→ **Problem statement**:
Your task is to write out every line of the data exactly. Drop the pictures.

====== Given data

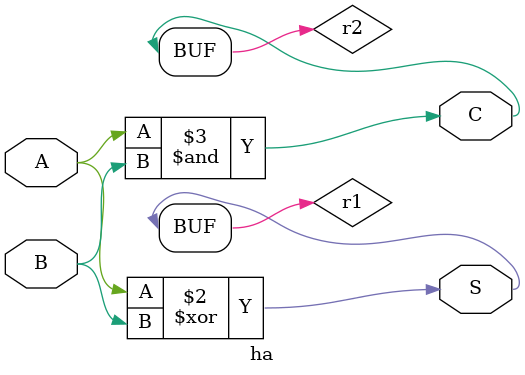
<source format=v>
`timescale 1ns / 1ps


module ha(A,B,S,C);

input A,B;
output S, C;
reg r1,r2;

assign S = r1;
assign C = r2;

always @(*)
begin
    r1 = A ^ B;
    r2 = A & B;
end 

endmodule

</source>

============

→ **Output for this exercise**:
<source format=v>
`timescale 1ns / 1ps


module ha(A,B,S,C);

input A,B;
output S, C;
reg r1,r2;

assign S = r1;
assign C = r2;

always @(*)
begin
    r1 = A ^ B;
    r2 = A & B;
end 

endmodule

</source>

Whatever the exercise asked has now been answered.